General areas of focus include improving the state’s fiscal policy (operating within a consistently balanced budget); reducing business costs and red tape; improving the mass transportation system, including roads, bridges and seaports; and enhancing the talent pool through better education and pipeline opportunities.

CBIA estimates that an initial, roll-out budget will be about $500,000.

“Since this is a multi-year plan, we have no way of knowing what the total spend will be over the next three years,” Brennan acknowledges. “For this calendar year, we will likely spend somewhere between $400,000 and $600,000 on advertising. We generally do all of our creative in-house, so we do not anticipate any spending there.”

In the two months since CT17x20 was announced, dozens of local, regional and statewide entities have signed on in support of it. They include MAC, Connecticut Retail Merchants Association, Connecticut Lodging Association, Bridgeport Regional Business Council, Mechanical Conductors Association of Connecticut, New Haven Manufacturers Association, Business Council of Fairfield County, Motor Transport Association of Connecticut, Home Builders and Remodelers Association of Connecticut, and a number of chambers of commerce, to name a few.

“We don’t have final solutions,” Brennan says. “It’s really a broad coalition.”

“Obviously, we’re supportive of the idea of making Connecticut more competitive for businesses,” says MAC’s Johnson. “We always have wanted businesses to start, grow, survives and of course stay here.”

Johnson says the similar goals of MAC and CBIA make for a natural coalition.

“There’s a lot of commonality in our desired ultimate goals,” Johnson says. “The last survey we did with our members, taxation and the regulatory burden” were among top-priority concerns.

CT17x20 is “timely,” Johnson believes.

“On the one hand, with Connecticut’s budget challenges it’s probably difficult to take on an initiative like this,” he says.

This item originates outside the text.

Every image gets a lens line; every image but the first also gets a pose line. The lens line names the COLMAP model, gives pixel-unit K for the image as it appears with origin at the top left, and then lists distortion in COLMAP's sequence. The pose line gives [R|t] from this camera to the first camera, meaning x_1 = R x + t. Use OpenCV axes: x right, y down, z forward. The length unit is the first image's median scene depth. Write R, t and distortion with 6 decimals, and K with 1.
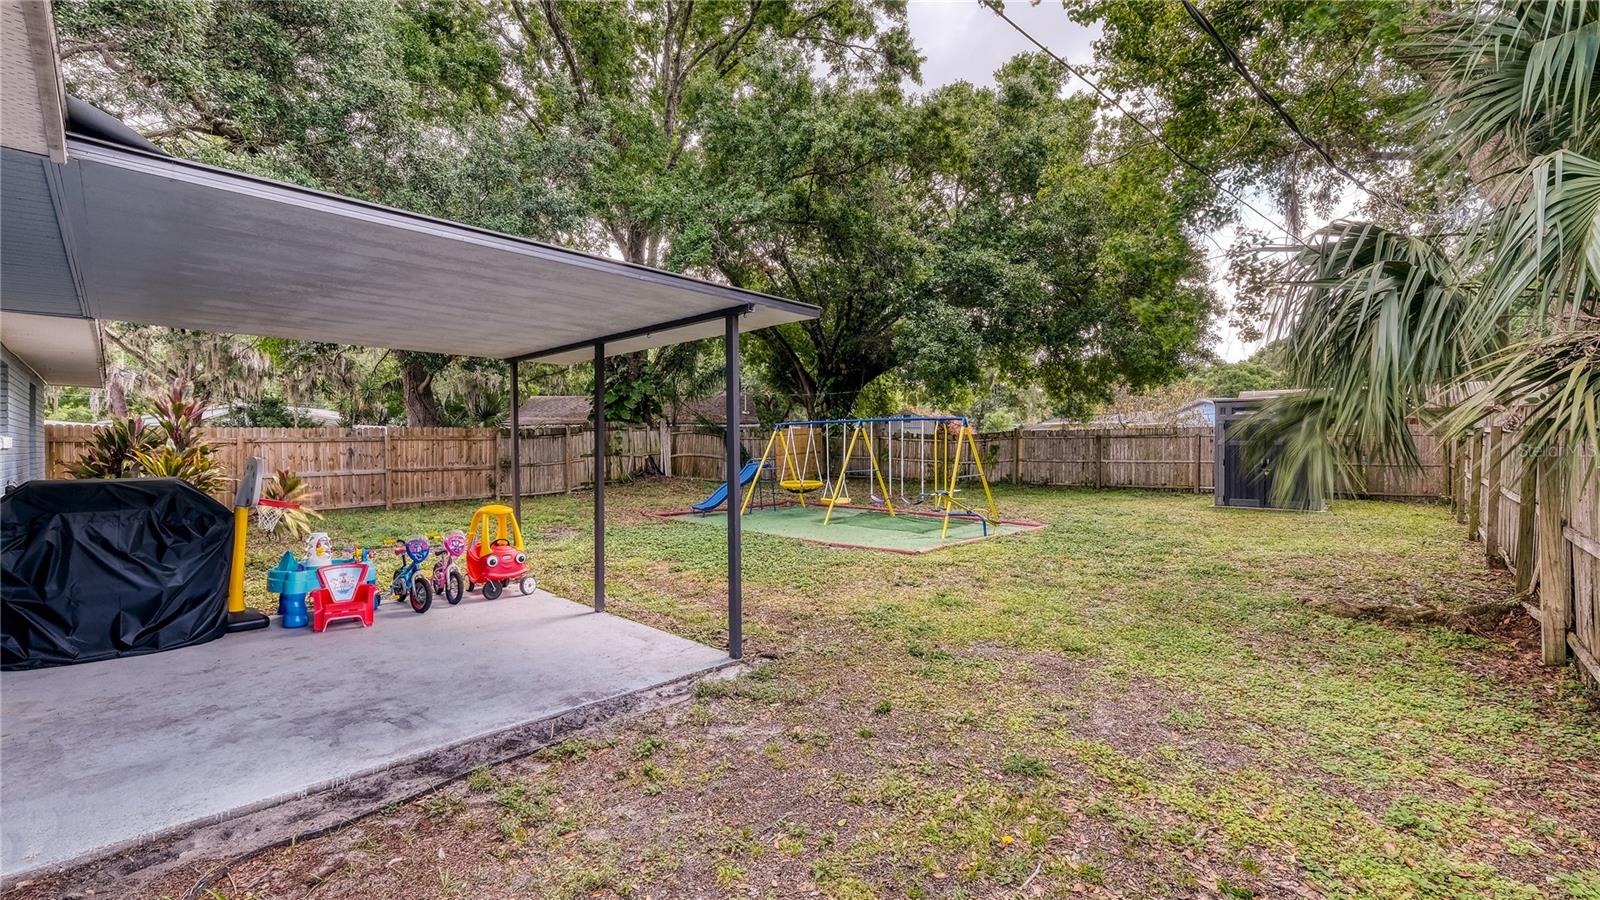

But on the other hand, Connecticut must become more competitive with other states, he adds.

Paul S. Timpanelli, president and CEO of the Bridgeport Regional Business Council (BRBC), agrees with Johnson that this is an opportune time the CT17x20 initiative.

“I think we’ve made progress in the past few years. The trend is right,” Timpanelli says, noting that this is an election year. “So I think we can bring some attention to the matter.”

The issue of whether or not to support CT17x20 was brought before BRBC’s board in mid-April.

“The board voted to fully support it,” says Timpanelli.

“I think it’s critical for the future of Connecticut in terms of job growth. The state of our state in Connecticut is not good. We need a regulatory environment and a taxing environment that’s more friendly to businesses.”

Hopefully, the aspect of the  CT17x20 effort to focus on elected officials will be beneficial, says Timpanelli.

“That’s part of the strategy, and we have to place this question much more in the mind of the average voter,” he says, adding, “Hopefully, it’s much more than a business initiative.”

“There are a number of things,” explains CBIA’s Brennan, “that individuals can do to support the CT20x17 campaign. The first step is to become familiar with and spread the campaign’s goals and objectives. Next, engaging in public discourse would be helpful.

“Attend legislative events in your district to engage with legislators and hold them accountable on economic issues,” says Brennan, who offers several ways for the average citizen to become involved. “Write a letter to the editor supporting efforts to improve our economic standing.  Sign up for the CT20x17 campaign, subscribe to the campaign’s social media accounts and attend campaign events. Follow up with your legislators during legislative sessions to make sure they are supporting the goals of the campaign.”

Just talking with friends and family also will have an impact, he says.

“Share information about the campaign with family, friends, work colleagues, etc.,” says Brennan. He adds that one of the most crucial individual actions should not be overlooked.

“Register to vote, become knowledgeable about the candidates, and be sure to vote on Election Day,” he adds.

A website is currently being developed, and information about CT20x17 will be available on it soon, Brennan says.